*** MATERIAL SUPPLIED Section Begins ***
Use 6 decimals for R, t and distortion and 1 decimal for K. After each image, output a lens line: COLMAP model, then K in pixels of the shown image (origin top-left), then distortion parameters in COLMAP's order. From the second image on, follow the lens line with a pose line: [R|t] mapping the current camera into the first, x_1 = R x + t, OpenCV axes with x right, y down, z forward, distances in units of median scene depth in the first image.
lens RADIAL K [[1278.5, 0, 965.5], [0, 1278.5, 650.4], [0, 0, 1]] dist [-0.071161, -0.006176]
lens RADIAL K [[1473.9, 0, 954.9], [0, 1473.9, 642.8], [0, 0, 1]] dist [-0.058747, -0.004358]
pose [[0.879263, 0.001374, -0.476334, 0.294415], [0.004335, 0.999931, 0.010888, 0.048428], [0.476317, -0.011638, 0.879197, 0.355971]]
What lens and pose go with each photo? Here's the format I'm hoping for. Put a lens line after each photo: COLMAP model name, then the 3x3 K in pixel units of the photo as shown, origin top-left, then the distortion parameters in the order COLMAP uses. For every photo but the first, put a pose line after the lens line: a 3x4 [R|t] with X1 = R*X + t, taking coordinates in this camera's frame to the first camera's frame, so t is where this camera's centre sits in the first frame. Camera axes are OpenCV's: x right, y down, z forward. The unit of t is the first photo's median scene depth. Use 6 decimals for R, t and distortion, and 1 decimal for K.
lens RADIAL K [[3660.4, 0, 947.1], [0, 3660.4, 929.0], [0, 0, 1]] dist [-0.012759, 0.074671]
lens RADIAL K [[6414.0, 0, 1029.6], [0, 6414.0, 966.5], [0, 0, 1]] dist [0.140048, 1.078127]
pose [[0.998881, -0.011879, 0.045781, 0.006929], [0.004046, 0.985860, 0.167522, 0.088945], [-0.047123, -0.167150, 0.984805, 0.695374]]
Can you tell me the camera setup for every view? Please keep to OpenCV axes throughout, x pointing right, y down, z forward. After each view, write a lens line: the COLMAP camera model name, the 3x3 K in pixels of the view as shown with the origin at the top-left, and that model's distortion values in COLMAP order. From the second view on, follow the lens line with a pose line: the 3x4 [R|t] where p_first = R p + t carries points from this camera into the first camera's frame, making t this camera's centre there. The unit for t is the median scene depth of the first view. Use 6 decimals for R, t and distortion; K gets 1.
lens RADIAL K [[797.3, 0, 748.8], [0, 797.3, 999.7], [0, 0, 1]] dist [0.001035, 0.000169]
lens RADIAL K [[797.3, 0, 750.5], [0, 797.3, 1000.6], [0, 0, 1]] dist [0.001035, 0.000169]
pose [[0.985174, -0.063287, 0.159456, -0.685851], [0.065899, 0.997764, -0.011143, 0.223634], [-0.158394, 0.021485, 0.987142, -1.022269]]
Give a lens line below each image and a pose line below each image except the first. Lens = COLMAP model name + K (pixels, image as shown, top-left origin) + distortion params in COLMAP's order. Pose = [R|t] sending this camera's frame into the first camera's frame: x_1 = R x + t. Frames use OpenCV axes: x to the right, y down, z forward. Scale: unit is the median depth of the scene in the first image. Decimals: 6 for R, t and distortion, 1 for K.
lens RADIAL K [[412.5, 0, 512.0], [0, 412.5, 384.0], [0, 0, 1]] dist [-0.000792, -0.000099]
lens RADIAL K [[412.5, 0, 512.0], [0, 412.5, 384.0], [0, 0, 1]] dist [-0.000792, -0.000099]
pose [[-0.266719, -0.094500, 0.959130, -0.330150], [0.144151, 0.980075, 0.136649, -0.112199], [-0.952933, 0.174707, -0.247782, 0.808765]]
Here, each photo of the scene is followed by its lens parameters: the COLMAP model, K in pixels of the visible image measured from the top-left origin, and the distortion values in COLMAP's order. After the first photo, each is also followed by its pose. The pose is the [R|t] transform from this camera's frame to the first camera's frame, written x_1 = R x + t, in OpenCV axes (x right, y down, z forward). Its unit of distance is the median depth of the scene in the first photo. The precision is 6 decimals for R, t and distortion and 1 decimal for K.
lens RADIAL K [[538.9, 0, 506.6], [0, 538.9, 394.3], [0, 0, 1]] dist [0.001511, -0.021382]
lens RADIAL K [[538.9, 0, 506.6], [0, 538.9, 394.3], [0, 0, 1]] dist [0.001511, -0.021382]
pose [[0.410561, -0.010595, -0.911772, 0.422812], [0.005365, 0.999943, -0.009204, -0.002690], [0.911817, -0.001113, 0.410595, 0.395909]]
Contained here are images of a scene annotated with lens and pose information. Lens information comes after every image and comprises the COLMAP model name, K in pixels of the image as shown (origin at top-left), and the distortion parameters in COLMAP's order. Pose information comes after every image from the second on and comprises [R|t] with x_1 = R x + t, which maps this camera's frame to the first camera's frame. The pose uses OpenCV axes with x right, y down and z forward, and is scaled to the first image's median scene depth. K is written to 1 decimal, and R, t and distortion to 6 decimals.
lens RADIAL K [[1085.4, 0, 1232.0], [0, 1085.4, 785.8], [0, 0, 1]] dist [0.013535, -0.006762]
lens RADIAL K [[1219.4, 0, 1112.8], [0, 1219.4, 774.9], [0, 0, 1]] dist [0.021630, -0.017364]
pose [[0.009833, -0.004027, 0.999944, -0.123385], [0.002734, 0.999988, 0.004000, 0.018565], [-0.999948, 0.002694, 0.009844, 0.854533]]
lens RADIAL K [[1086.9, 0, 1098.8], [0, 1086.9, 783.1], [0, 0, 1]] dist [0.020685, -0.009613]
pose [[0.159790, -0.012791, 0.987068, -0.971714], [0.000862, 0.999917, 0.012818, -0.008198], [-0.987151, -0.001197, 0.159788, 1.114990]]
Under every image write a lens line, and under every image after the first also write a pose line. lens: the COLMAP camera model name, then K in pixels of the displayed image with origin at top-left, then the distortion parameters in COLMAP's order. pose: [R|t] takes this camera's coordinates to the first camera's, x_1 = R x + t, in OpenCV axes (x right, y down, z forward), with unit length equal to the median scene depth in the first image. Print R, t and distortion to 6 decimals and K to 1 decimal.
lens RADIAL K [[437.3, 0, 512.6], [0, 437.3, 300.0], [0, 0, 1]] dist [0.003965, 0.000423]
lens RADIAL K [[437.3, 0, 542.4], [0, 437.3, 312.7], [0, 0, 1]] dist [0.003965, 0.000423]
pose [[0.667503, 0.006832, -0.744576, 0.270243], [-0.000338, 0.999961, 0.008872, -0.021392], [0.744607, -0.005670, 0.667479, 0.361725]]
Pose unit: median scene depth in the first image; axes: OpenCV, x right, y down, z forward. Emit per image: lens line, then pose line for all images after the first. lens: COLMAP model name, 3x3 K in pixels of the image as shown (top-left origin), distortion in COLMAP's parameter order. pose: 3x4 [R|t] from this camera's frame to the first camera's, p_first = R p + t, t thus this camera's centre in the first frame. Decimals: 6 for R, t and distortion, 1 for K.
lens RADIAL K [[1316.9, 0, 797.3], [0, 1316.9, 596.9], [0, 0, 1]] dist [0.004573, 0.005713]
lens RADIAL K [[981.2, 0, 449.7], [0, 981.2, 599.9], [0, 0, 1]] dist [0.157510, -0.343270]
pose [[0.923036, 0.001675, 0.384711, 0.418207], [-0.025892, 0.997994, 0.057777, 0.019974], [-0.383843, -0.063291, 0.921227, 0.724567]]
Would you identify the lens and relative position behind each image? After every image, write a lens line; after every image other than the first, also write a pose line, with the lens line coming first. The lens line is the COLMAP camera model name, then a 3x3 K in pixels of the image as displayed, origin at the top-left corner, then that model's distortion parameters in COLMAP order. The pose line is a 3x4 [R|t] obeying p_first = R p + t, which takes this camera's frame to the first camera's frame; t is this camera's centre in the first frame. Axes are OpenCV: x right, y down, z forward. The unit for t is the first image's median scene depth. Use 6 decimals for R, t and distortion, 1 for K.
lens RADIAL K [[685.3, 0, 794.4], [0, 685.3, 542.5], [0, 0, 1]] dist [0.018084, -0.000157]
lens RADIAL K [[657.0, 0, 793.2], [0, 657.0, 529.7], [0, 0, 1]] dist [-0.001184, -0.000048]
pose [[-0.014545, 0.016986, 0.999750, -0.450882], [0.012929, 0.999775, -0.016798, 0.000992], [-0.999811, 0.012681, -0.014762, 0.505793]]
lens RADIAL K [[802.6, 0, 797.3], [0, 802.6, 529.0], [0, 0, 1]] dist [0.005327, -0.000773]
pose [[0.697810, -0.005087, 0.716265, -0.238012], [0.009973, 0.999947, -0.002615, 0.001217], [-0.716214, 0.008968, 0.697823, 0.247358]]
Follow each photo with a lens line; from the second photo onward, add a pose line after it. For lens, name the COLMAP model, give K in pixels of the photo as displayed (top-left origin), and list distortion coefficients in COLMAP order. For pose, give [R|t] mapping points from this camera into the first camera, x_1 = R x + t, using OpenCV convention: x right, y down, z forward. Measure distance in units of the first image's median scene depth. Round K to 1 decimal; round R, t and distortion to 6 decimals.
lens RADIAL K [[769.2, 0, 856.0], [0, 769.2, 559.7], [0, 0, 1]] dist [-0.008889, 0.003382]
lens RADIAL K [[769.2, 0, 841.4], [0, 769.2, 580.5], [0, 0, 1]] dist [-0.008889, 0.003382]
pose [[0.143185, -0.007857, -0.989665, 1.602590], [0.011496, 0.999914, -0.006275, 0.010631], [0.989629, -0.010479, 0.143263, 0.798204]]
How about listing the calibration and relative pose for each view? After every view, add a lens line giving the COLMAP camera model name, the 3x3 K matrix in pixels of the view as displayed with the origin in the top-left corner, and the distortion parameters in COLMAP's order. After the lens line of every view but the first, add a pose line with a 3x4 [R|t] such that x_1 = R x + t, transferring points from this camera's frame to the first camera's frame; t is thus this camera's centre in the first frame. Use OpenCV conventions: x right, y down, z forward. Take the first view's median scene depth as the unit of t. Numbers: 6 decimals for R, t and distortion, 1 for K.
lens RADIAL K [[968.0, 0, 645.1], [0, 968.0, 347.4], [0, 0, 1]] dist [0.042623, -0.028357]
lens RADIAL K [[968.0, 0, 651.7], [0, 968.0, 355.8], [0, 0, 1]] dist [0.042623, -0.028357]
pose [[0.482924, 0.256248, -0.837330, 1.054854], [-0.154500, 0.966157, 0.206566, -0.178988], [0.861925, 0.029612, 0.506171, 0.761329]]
*** MATERIAL SUPPLIED Section Ends ***
WORK TO COMPLETE: Update the part that runs from the start of the lines through the line containing "dist [-0.071161, -0.006176]" by putting "upper-left" in place of "top-left", with everything else left as it is.

TASK ANSWER:
Use 6 decimals for R, t and distortion and 1 decimal for K. After each image, output a lens line: COLMAP model, then K in pixels of the shown image (origin upper-left), then distortion parameters in COLMAP's order. From the second image on, follow the lens line with a pose line: [R|t] mapping the current camera into the first, x_1 = R x + t, OpenCV axes with x right, y down, z forward, distances in units of median scene depth in the first image.
lens RADIAL K [[1278.5, 0, 965.5], [0, 1278.5, 650.4], [0, 0, 1]] dist [-0.071161, -0.006176]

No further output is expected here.